With the amount of resentment against the federal government's overbearing meddling in people's affairs in today's society, we just may be headed for another rebellion against the federal government -- a second civil war.
The answer to you question is YES, this country very well might come to blows with itself -- for any number of reasons.
Beyond that, legal scholars pretty widely agree that Roe v. Wade is bad law -- even the pro-choice ones.

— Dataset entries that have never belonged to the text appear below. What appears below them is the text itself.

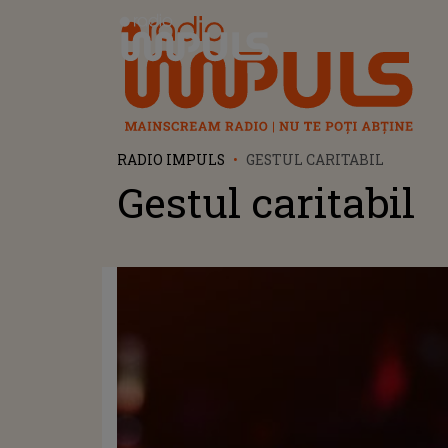
Radio Impuls
RADIO IMPULS
GESTUL CARITABIL
Gestul caritabil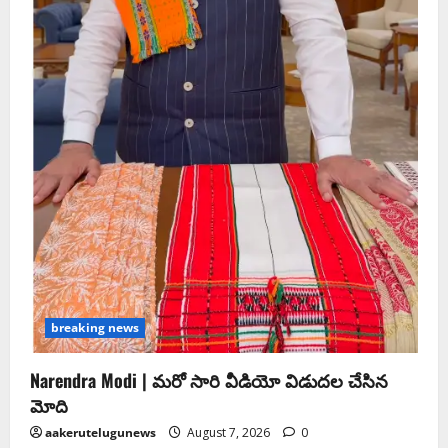
breaking news
Narendra Modi | మ‌రో సారి వీడియో విడుద‌ల చేసిన
మోది
aakerutelugunews
August 7, 2026
0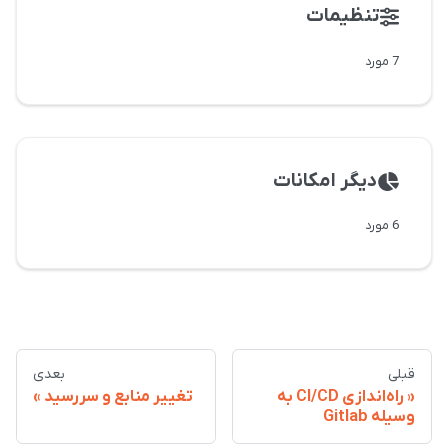
تنظیمات
7 مورد
دیگر امکانات
6 مورد
قبلی
بعدی
راه‌اندازی CI/CD به
تغییر منابع و سررسید
وسیله Gitlab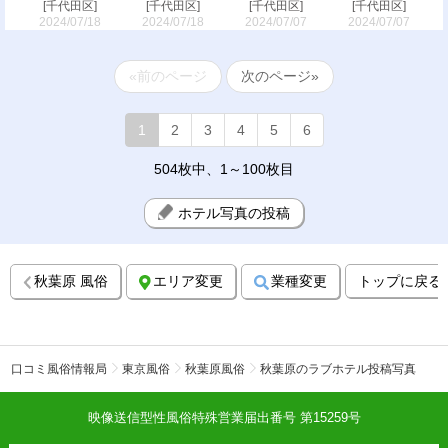
[千代田区]
[千代田区]
[千代田区]
[千代田区]
2024/07/18
2024/07/18
2024/07/07
2024/07/07
«前のページ
次のページ»
1
2
3
4
5
6
504枚中、1～100枚目
ホテル写真の投稿
秋葉原 風俗
エリア変更
業種変更
トップに戻る
口コミ風俗情報局
東京風俗
秋葉原風俗
秋葉原のラブホテル投稿写真
映像送信型性風俗特殊営業届出番号 第15259号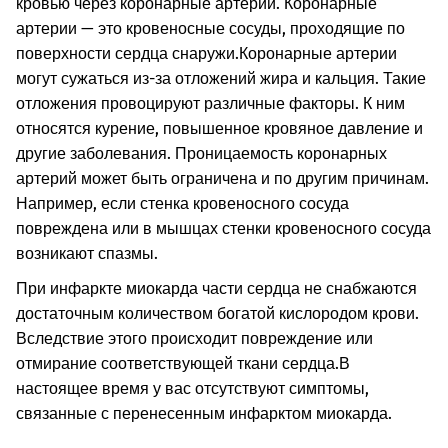
кровью через коронарные артерии. Коронарные
артерии — это кровеносные сосуды, проходящие по
поверхности сердца снаружи.
Коронарные артерии
могут сужаться из-за отложений жира и кальция. Такие
отложения провоцируют различные факторы. К ним
относятся курение, повышенное кровяное давление и
другие заболевания. Проницаемость коронарных
артерий может быть ограничена и по другим причинам.
Например, если стенка кровеносного сосуда
повреждена или в мышцах стенки кровеносного сосуда
возникают спазмы.
При инфаркте миокарда части сердца не снабжаются
достаточным количеством богатой кислородом крови.
Вследствие этого происходит повреждение или
отмирание соответствующей ткани сердца.
В
настоящее время у вас отсутствуют симптомы,
связанные с перенесенным инфарктом миокарда.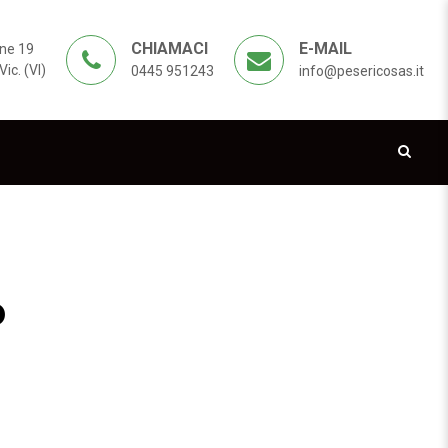
CHIAMACI
E-MAIL
ne 19
ic. (VI)
0445 951243
info@pesericosas.it
0
20×8300 P.60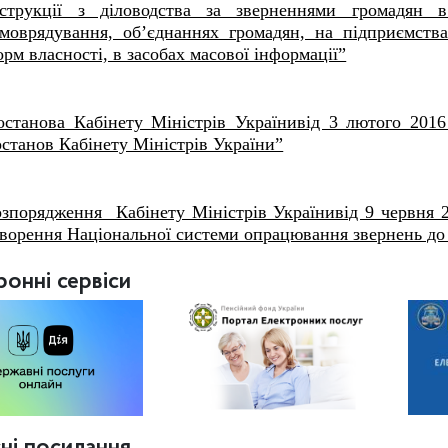
нструкції з діловодства за зверненнями громадян
амоврядування, об’єднаннях громадян, на підприємства
рм власності, в засобах масової інформації”
останова Кабінету Міністрів Українивід 3 лютого 201
станов Кабінету Міністрів України”
озпорядження Кабінету Міністрів Українивід 9 червня 
ворення Національної системи опрацювання звернень до 
ронні сервіси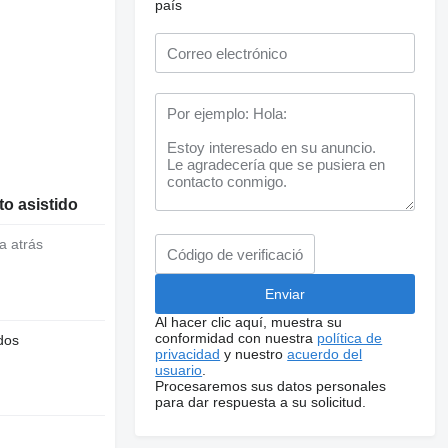
país
o asistido
a atrás
Al hacer clic aquí, muestra su
conformidad con nuestra
política de
dos
privacidad
y nuestro
acuerdo del
usuario
.
Procesaremos sus datos personales
para dar respuesta a su solicitud.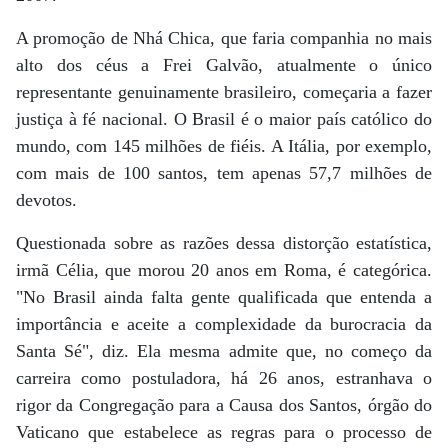
A promoção de Nhá Chica, que faria companhia no mais
alto dos céus a Frei Galvão, atualmente o único
representante genuinamente brasileiro, começaria a fazer
justiça à fé nacional. O Brasil é o maior país católico do
mundo, com 145 milhões de fiéis. A Itália, por exemplo,
com mais de 100 santos, tem apenas 57,7 milhões de
devotos.
Questionada sobre as razões dessa distorção estatística,
irmã Célia, que morou 20 anos em Roma, é categórica.
"No Brasil ainda falta gente qualificada que entenda a
importância e aceite a complexidade da burocracia da
Santa Sé", diz. Ela mesma admite que, no começo da
carreira como postuladora, há 26 anos, estranhava o
rigor da Congregação para a Causa dos Santos, órgão do
Vaticano que estabelece as regras para o processo de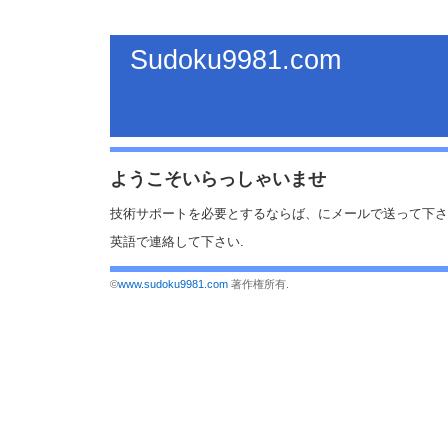
Sudoku9981.com
ようこそいらっしゃいませ
技術サポートを必要とするならば、
にメールで送って下さ
英語で連絡して下さい.
©
www.sudoku9981.com
著作権所有.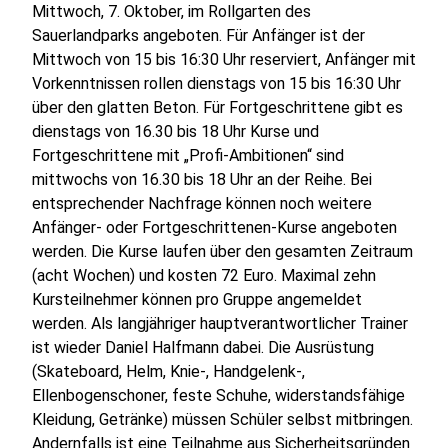
Mittwoch, 7. Oktober, im Rollgarten des
Sauerlandparks angeboten. Für Anfänger ist der
Mittwoch von 15 bis 16:30 Uhr reserviert, Anfänger mit
Vorkenntnissen rollen dienstags von 15 bis 16:30 Uhr
über den glatten Beton. Für Fortgeschrittene gibt es
dienstags von 16.30 bis 18 Uhr Kurse und
Fortgeschrittene mit „Profi-Ambitionen“ sind
mittwochs von 16.30 bis 18 Uhr an der Reihe. Bei
entsprechender Nachfrage können noch weitere
Anfänger- oder Fortgeschrittenen-Kurse angeboten
werden. Die Kurse laufen über den gesamten Zeitraum
(acht Wochen) und kosten 72 Euro. Maximal zehn
Kursteilnehmer können pro Gruppe angemeldet
werden. Als langjähriger hauptverantwortlicher Trainer
ist wieder Daniel Halfmann dabei. Die Ausrüstung
(Skateboard, Helm, Knie-, Handgelenk-,
Ellenbogenschoner, feste Schuhe, widerstandsfähige
Kleidung, Getränke) müssen Schüler selbst mitbringen.
Andernfalls ist eine Teilnahme aus Sicherheitsgründen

That is, not all disagree with the end result, but the method. That decision was legislation from the bench -- a judges found something in the Constitution that wasn't really there, but they _wanted_.
Think about it: the decision basically takes the Constitutional protection from "unreasonable search" and warps it into a prohibition against the government "searching" a woman's body.
But "search" is beside the point. It would be like me stabbing my roommate and stuffing the body in the closet, and then arguing that the murder should be legal because the government doesn't have the right to search my closet.
There are lots of ways abortion could have been legalized, but that massive a twisting of legal concepts was a poor way to do it.
At best it should be left up to the states. There is nothing in the Constitution that prohibits banning abortion.